- [TRY IT]
Would you return the lines between the one holding "Whole-slide histology image, H&E-stained" and the one holding "AJCC pathologic stage: IA.", inclusive, and only those, exactly as they stand in the listing below?

- [EXTRACTED ENTRIES]
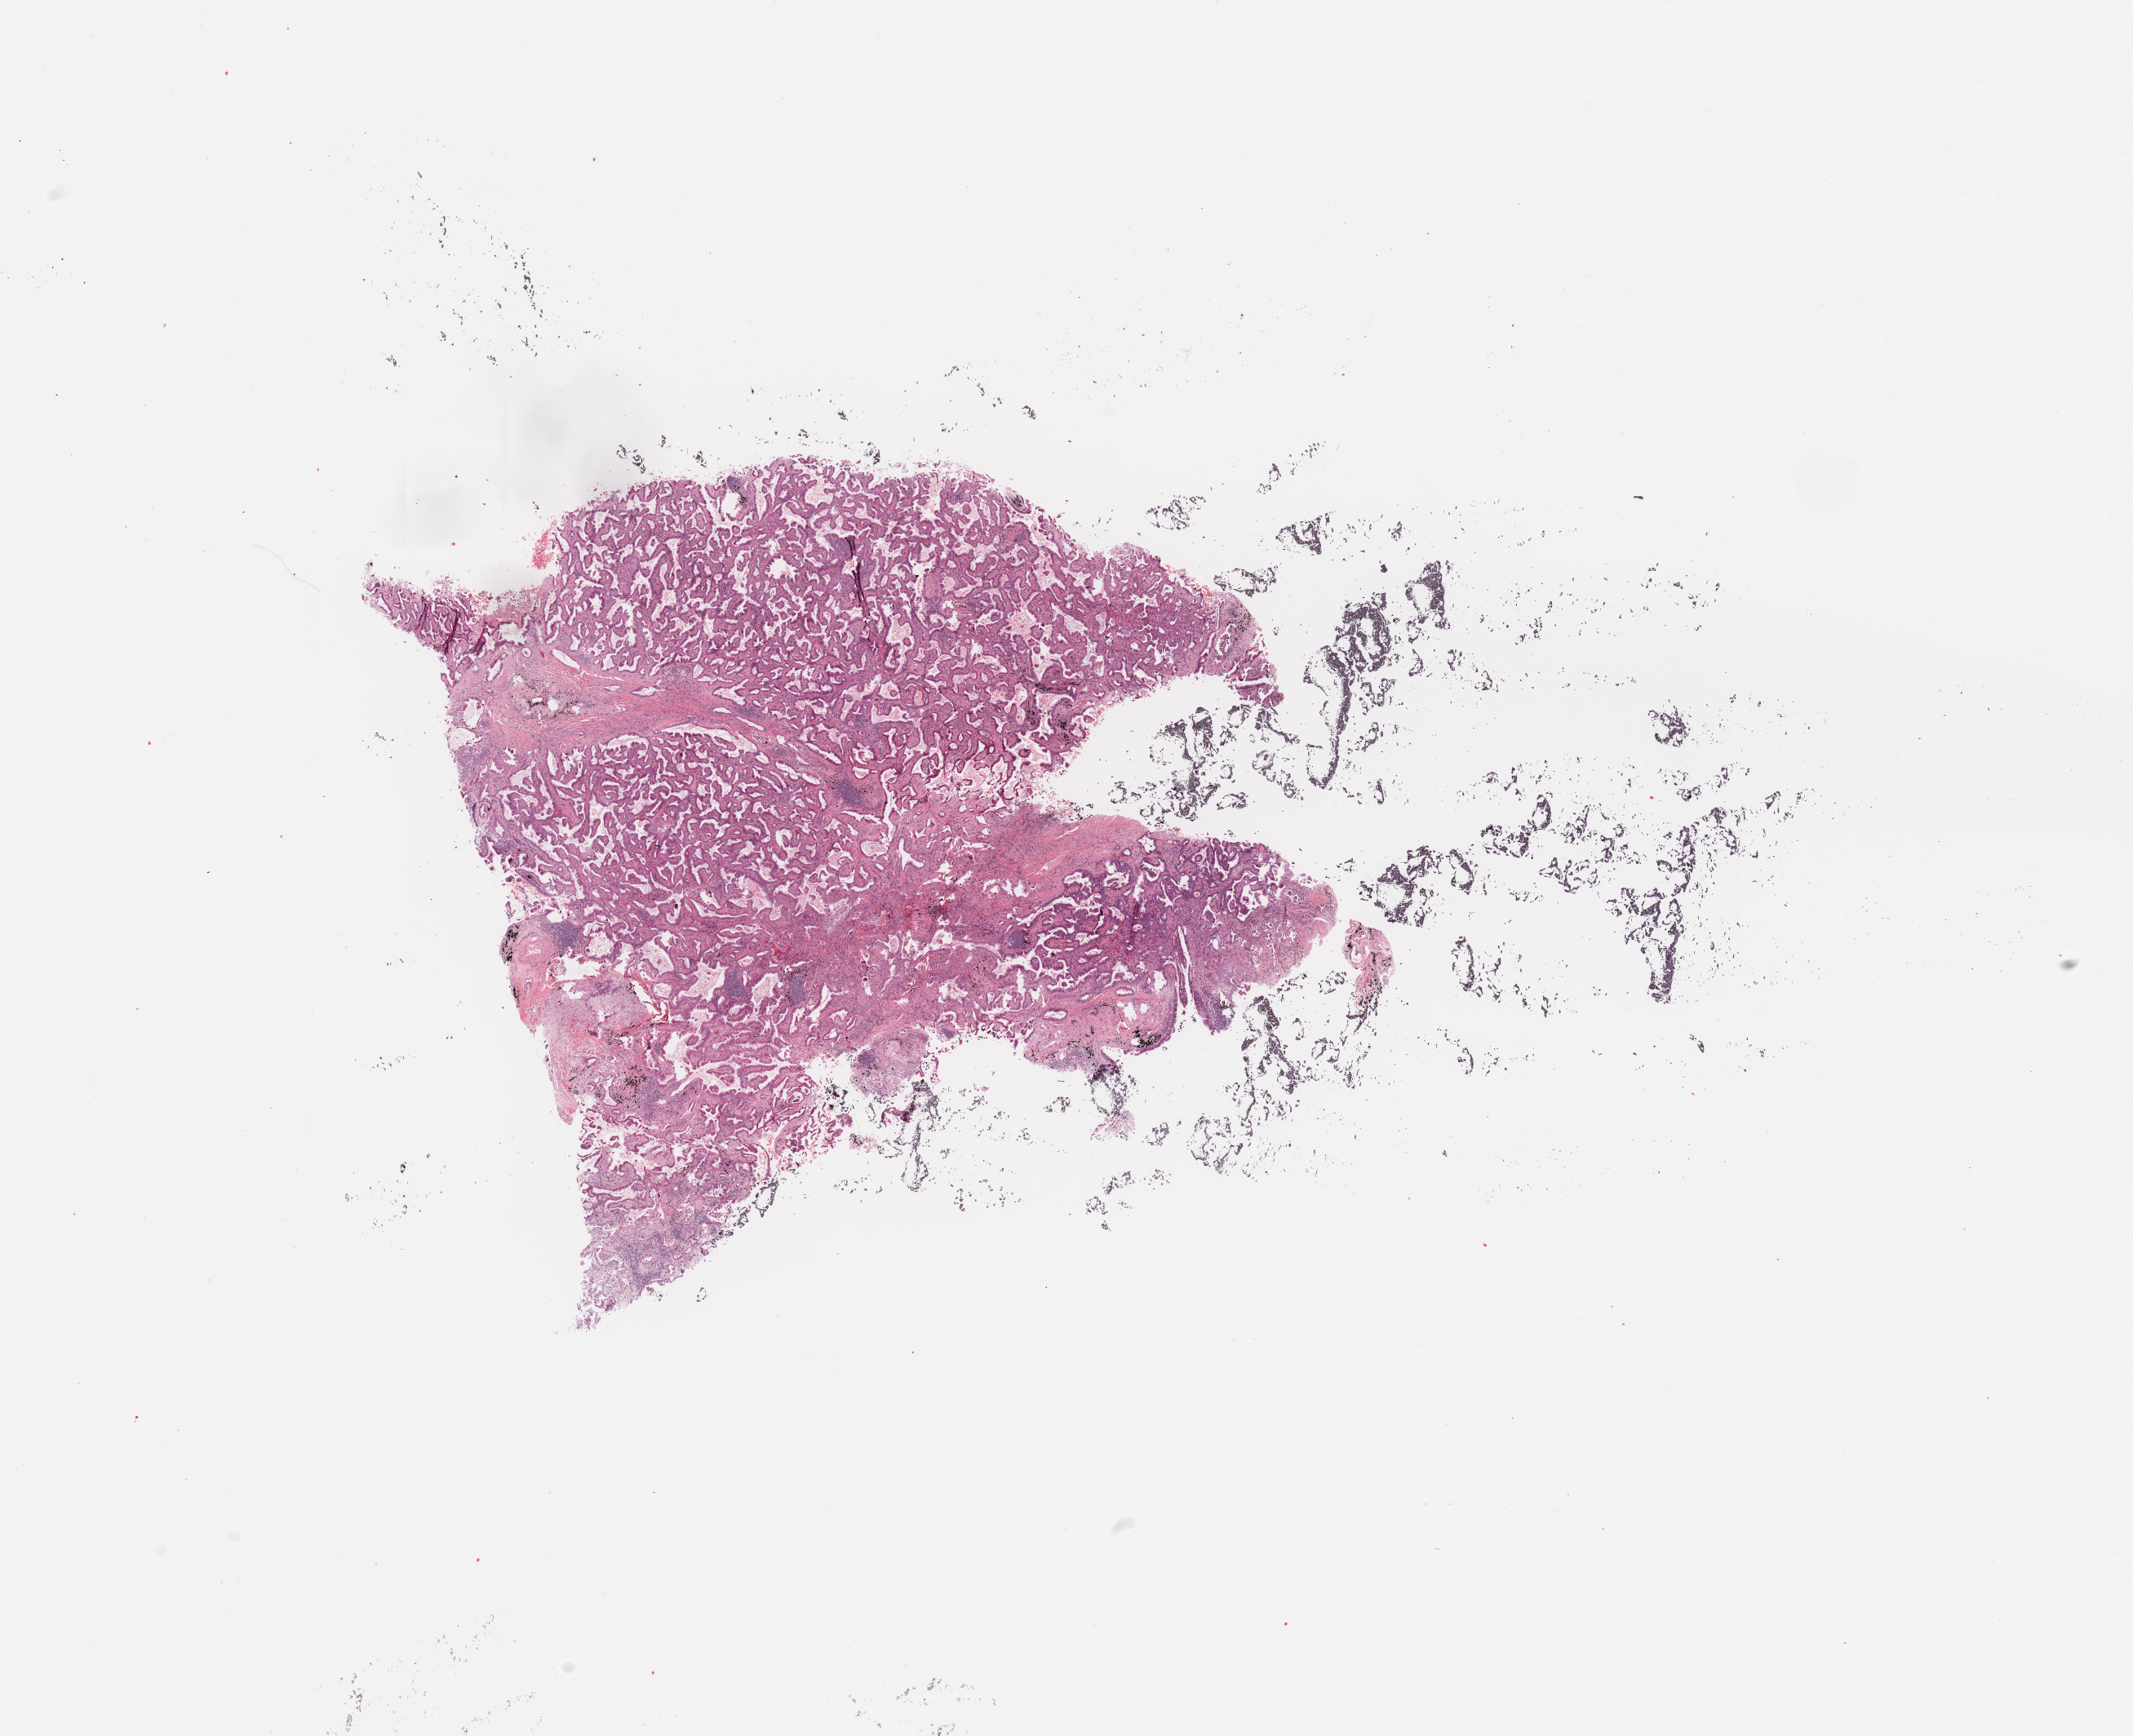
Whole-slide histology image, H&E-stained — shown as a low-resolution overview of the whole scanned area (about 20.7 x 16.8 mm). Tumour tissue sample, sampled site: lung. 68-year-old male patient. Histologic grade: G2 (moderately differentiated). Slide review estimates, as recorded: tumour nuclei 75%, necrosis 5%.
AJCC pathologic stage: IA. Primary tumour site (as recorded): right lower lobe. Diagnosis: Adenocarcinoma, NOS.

* * *

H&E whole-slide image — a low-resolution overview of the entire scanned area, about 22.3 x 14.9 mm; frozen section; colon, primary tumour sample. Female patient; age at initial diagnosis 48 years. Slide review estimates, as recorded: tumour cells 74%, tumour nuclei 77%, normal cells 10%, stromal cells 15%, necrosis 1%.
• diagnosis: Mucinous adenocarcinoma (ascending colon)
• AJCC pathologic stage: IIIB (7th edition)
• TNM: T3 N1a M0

- [ANSWER SPACE]
Whole-slide histology image, H&E-stained — shown as a low-resolution overview of the whole scanned area (about 20.7 x 16.8 mm). Tumour tissue sample, sampled site: lung. 68-year-old male patient. Histologic grade: G2 (moderately differentiated). Slide review estimates, as recorded: tumour nuclei 75%, necrosis 5%.
AJCC pathologic stage: IA. Primary tumour site (as recorded): right lower lobe. Diagnosis: Adenocarcinoma, NOS.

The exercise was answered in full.